The recommended way to install Suse seems to be by installing a small subset of Linux (in my case burning a CD-R) and then using FTP (file transfer protocol) to pluck everything else directly off a server and right onto my hard drive.

If there are detailed… or even sparse… instructions for doing this, I couldn’t find them! The Suse installer started asking questions I had no answer for within the first few seconds of the install. There was no help button to press; nowhere to go. Using Google I was able to get some answers, but every time I’d solve one problem, another would spring up in its place.

Next I went to Debian; another respected distribution. They had a few network install suggestions, but all led to boot disks that were wrong or unavailable.

Finally, I went to Red Hat’s ‘cousin’ Fedora. There’s some sort of incestuous relationship here. I’m not sure what it is, but I think in some way Fedora is part of Red Hat.

I began the installation from 3 CD’s I had downloaded overnight a few days ago. A Linux distribution, even from a cable modem, requires hours and hours of downloading and then burning of bootable ISO CD’s.

Fedora seemed to understand what my system was all about (though it looked like the installation was taking place at 800×600 resolution on my 1024×768 laptop screen). It asked what kind of system I wanted loaded and when I chose ‘desktop’, the loading began.

I’m not sure how long it was… probably around an hour… when Fedora just stopped. A screen, telling me there were four minutes left, stared at me. No motion from the hard drive. No motion from the CD. Nada.

After a while I got tired of waiting and rebooted the system. What I had was nothing. The system wouldn’t boot. Linux wasn’t installed. I have just started the process again.

Maybe I didn’t have enough patience. Maybe the computer was doing some sort of Klingon Mind Meld and didn’t want to be disturbed?
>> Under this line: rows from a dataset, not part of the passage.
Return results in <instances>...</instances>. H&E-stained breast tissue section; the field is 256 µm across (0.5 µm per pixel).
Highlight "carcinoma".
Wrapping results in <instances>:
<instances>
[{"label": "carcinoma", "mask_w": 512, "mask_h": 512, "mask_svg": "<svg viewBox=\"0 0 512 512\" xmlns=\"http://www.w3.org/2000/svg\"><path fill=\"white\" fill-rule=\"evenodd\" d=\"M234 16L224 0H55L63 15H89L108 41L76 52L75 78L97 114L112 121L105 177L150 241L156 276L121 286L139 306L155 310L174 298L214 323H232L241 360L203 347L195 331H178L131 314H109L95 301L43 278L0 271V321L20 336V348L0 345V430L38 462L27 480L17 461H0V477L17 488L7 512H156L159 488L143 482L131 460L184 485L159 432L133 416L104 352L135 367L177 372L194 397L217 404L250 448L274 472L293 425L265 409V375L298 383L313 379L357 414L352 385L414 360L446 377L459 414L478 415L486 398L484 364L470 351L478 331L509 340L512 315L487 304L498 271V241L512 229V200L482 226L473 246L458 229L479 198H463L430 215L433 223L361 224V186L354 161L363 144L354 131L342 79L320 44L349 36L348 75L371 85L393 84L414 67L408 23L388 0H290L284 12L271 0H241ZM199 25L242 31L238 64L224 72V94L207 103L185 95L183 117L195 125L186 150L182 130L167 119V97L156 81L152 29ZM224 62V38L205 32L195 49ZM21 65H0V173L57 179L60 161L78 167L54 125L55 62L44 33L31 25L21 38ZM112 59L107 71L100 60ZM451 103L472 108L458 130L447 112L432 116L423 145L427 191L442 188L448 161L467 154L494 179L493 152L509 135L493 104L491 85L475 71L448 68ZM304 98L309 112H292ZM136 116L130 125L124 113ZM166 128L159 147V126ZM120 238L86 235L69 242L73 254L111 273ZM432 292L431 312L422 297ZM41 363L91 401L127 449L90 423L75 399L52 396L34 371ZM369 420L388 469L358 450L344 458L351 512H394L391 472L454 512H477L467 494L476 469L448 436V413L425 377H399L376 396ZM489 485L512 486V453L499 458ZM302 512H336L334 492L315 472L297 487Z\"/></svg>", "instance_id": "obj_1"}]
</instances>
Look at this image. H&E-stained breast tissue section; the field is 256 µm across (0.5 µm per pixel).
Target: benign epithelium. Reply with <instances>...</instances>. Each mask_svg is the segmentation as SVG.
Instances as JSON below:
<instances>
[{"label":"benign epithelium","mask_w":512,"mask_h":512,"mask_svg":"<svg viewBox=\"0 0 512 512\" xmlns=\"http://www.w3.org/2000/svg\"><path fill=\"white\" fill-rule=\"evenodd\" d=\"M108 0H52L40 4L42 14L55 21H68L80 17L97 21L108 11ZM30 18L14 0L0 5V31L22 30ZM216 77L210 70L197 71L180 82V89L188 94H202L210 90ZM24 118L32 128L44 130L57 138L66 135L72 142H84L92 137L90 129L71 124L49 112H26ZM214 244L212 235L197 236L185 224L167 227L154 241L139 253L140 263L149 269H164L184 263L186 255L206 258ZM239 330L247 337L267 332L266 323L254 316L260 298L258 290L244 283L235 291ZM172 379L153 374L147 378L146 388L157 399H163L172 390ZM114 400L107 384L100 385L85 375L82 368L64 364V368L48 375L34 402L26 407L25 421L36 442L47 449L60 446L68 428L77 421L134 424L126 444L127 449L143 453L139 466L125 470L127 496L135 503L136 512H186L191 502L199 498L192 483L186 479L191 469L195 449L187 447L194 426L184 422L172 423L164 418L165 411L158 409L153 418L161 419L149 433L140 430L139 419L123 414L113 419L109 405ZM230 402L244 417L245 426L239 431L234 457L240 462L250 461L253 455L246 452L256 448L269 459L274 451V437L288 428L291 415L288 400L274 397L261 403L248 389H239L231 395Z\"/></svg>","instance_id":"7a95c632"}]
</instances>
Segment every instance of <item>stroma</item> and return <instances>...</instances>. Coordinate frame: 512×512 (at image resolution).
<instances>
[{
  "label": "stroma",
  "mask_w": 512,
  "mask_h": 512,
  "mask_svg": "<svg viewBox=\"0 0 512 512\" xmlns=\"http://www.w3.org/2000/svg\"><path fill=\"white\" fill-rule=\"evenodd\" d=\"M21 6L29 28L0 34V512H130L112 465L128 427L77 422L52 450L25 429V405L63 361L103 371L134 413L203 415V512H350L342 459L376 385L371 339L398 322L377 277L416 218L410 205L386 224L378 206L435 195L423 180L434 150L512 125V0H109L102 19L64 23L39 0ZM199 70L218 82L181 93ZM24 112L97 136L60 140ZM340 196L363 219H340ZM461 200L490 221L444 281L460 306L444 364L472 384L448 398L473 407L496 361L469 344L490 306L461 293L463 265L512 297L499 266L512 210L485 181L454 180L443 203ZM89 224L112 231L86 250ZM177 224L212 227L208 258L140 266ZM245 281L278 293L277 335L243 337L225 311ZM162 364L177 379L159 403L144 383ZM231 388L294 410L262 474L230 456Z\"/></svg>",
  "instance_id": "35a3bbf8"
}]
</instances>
How should I know?

Even if this installation is fully successful, my job won’t be done. I’ll need to figure out how to enable my wireless network card, a printer hooked to my router and configure all sorts of computing minutiae, like email parameters.

Right now, it looks like the install will continue long after I’ve gone to bed. Maybe this will give the machine a chance to decide it wants to work this time.